Is Workers Comp a Gateway to Opioid Abuse?

In a study published last October in JAMA Network, researchers found that that an alarming number of workers compensation beneficiaries become persistent users of opioids. Of the nearly 9,600 workers comp claims the researchers examined, over 30 percent showed that the injured worker had filled at least one prescription for opioid painkillers 90 days or more after the injury occurred. And ten percent of injured workers filled an opioid prescription at least one year after the injury occurred..  

Most alarmingly, the injuries many of these persistent opioid users sustained were relatively minor muscle strains or sprains.

“The increased likelihood of persistent opioid use among strain and sprain injuries is potentially concerning, particularly given the limited evidence to support opioid therapy for these injuries,” said Nathan O’Hara, research associate at the University of Maryland School of Medicine’s in Baltimore and the lead author of the study.

Other types of workers comp claims for which opioids were prescribed were crush injuries, chronic joint pain and chronic back pain, the study showed. However, persistent opioid use didn’t correlate with injury severity, the researchers explained. Instead, older workers; those earning more than $60,000 a year at the time of the injury; and those who were eventually deemed totally, permanently disabled were most likely to take opioids for a longer period of time.
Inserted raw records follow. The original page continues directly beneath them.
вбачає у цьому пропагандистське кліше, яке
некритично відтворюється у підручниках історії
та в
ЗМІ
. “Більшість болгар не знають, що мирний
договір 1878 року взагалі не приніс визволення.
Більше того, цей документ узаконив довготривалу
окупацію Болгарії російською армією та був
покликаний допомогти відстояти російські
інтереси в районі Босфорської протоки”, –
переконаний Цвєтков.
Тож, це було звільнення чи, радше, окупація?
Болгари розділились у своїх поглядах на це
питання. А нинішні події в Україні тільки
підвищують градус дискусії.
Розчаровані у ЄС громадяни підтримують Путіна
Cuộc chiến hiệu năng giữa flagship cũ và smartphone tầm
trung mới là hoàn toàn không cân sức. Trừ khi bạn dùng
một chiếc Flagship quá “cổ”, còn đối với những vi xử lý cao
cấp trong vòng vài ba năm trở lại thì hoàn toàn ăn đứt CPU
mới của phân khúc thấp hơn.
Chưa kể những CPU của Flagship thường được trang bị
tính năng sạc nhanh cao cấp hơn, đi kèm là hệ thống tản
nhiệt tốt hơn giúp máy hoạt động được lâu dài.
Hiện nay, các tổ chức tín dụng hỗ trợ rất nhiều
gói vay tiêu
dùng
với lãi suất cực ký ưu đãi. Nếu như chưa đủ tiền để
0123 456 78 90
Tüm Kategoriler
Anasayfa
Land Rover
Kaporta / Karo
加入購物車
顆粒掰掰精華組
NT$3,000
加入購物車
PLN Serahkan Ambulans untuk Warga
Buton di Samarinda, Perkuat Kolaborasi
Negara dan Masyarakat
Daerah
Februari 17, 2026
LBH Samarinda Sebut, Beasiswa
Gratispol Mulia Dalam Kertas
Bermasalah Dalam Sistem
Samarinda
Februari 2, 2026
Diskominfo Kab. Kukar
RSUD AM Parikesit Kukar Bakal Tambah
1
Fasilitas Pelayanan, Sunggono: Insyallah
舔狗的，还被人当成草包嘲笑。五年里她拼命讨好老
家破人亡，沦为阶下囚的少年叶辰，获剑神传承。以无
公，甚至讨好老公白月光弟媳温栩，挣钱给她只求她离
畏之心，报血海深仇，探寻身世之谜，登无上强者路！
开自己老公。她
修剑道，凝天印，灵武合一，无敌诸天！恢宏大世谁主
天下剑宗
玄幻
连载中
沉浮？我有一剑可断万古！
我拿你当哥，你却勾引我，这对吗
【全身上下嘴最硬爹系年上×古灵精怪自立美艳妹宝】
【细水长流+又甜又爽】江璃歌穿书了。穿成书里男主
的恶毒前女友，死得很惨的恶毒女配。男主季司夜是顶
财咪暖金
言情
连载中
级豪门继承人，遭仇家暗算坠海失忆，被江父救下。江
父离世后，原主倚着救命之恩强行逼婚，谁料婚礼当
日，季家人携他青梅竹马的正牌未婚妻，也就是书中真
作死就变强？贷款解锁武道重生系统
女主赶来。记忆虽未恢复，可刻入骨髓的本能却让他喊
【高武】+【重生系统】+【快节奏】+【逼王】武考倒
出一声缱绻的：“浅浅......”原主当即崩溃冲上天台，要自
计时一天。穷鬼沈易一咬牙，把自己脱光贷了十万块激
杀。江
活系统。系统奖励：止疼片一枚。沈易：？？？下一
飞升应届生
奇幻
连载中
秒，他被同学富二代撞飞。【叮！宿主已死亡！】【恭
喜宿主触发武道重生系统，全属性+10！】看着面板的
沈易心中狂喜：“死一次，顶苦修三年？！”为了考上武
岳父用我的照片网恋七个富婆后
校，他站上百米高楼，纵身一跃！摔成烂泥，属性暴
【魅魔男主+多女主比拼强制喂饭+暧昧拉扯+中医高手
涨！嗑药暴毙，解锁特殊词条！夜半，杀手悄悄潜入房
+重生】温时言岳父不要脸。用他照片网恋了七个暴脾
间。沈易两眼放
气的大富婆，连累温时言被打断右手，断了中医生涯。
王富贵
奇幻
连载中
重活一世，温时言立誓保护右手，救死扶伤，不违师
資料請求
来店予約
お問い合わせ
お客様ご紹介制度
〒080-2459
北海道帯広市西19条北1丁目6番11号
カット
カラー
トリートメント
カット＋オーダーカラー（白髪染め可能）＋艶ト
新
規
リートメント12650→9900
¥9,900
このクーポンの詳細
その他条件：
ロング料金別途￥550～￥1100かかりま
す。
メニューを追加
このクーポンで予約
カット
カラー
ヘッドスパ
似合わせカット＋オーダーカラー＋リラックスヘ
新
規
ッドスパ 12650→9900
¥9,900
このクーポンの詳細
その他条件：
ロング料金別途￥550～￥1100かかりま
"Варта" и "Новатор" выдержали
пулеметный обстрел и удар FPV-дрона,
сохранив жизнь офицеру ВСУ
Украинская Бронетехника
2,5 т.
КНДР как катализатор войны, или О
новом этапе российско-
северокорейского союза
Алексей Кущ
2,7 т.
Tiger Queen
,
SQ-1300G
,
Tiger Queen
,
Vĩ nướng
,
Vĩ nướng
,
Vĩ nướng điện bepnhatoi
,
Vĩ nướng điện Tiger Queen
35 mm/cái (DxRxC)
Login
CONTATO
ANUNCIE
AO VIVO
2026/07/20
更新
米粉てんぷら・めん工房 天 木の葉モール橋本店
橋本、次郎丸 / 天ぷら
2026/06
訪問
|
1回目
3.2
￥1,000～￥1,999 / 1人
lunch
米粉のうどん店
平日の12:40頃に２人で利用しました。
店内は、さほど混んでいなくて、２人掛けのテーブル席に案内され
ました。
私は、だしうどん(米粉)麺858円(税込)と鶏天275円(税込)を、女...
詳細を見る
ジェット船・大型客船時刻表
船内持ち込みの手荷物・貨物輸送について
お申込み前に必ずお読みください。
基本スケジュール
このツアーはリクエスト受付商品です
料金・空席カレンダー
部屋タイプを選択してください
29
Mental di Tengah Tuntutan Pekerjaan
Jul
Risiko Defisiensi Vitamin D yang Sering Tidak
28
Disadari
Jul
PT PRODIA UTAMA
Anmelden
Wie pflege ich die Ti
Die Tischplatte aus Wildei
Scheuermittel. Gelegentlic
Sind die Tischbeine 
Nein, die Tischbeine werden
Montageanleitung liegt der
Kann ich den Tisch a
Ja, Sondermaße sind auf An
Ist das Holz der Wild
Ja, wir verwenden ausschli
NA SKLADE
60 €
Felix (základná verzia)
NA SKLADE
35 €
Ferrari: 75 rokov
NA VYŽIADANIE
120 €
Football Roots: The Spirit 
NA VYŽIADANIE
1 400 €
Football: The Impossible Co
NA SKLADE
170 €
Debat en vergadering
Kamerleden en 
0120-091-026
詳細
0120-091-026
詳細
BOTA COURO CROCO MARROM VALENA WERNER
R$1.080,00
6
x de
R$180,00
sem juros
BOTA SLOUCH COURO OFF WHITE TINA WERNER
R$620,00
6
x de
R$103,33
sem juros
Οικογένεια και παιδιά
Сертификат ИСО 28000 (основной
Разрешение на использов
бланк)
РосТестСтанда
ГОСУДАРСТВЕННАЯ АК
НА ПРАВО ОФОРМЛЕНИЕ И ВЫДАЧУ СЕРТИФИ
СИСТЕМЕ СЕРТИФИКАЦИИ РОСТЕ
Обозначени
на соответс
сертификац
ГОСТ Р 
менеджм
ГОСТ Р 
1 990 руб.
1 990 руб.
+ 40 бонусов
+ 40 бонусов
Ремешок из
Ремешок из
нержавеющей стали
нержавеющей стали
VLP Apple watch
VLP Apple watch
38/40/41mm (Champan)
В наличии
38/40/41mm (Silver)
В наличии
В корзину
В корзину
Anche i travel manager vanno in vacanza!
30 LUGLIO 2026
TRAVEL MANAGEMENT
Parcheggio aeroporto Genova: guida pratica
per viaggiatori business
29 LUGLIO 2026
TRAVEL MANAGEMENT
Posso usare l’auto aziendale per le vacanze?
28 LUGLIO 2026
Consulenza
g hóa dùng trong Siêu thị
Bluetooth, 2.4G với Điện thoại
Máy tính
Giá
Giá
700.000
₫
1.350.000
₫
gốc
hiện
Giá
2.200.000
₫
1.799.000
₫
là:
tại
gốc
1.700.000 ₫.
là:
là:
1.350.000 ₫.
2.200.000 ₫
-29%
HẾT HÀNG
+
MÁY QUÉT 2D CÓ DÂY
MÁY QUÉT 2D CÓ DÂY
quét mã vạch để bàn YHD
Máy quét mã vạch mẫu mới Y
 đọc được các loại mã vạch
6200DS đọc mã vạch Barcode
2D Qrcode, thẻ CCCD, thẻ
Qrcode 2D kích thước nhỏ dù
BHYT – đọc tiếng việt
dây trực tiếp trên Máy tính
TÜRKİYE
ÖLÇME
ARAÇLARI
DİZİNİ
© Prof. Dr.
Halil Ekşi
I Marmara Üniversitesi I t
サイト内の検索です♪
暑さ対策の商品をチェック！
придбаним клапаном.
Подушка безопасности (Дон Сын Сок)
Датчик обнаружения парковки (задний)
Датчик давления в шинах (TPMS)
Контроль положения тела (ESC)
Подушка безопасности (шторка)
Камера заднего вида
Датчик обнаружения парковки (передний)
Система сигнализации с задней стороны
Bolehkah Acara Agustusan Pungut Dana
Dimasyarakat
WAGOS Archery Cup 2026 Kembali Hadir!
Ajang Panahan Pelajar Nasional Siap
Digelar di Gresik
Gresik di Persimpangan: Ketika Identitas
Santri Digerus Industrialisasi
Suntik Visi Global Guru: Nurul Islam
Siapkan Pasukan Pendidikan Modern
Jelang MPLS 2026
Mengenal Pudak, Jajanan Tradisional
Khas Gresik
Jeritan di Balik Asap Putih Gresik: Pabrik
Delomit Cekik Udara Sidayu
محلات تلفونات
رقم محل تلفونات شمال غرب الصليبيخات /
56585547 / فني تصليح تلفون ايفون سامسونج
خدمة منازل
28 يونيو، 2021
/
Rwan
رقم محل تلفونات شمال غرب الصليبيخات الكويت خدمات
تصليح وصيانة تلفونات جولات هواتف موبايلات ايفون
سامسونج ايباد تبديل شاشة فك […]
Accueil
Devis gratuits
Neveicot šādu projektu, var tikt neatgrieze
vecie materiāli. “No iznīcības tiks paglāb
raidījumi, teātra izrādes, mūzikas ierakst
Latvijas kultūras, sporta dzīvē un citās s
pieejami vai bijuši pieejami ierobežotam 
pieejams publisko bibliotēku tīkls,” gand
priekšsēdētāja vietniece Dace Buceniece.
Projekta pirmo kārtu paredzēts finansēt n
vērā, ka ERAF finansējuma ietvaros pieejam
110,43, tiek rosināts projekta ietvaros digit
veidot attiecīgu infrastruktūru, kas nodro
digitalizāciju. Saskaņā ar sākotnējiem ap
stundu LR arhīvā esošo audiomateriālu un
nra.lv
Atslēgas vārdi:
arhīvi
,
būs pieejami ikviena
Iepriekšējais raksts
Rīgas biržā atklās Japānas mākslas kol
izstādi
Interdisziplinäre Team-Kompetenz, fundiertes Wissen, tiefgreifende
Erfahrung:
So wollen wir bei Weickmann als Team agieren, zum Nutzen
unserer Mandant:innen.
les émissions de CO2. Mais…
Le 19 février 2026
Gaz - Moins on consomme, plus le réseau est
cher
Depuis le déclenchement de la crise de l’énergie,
Long Term Opioid Use And Addiction Risk

The major concern about persistent opioid use is that it has been linked to opioid abuse disorder and addiction to illicit drugs. As Mayo Clinic explains, people who use opioids for even a relatively short period of time may develop a tolerance to the medication and require larger and larger doses to achieve the same effect. But the opioid crisis has caused doctors to severely curtail their prescribing practices, forcing some long-term prescription opioid users to turn to street drugs such as heroin and fentanyl. And the results have been devastating.  According to the National Institute on Drug Abuse, fentanyl and its analogs (synthetic opioids) accounted for 30,000 opioid-related deaths in 2017.

Less concerning on a social level but still relevant for employers is the fact that persistent opioid use is associated with more costly and longer duration workers compensation claims.

A New Treatment Paradigm

Particularly given the lack of correlation between injury severity and long-term opioid use, this study points to a need for workers comp doctors to rethink their prescribing practices for workers injured on the job. Opioids are rarely necessary for minor injuries, and may have limited efficacy in the treatment of chronic pain. In fact, according to Lindsey Vuolo, associate director for health law and policy at the Center on Addiction, a New York based nonprofit that is working to find solutions to the opioid crisis in the U.S., opioids should never be first-line treatment for persistent pain. Non-opioid painkillers and other interventions, such as physical therapy and other non-pharmacologic treatments, should always be tried first.

Dr. Jianguo Cheng, director of the multidisciplinary pain medicine program at the Cleveland Clinic and president of the American Academy of Pain Medicine, agrees. Doctors need to stop prescribing opioids as the first line treatment for relatively minor injuries, he said.  Most importantly, workers comp doctors should carefully evaluate each patient’s progress towards treatment goals after initiating opioid therapy and adjust doses and frequency accordingly.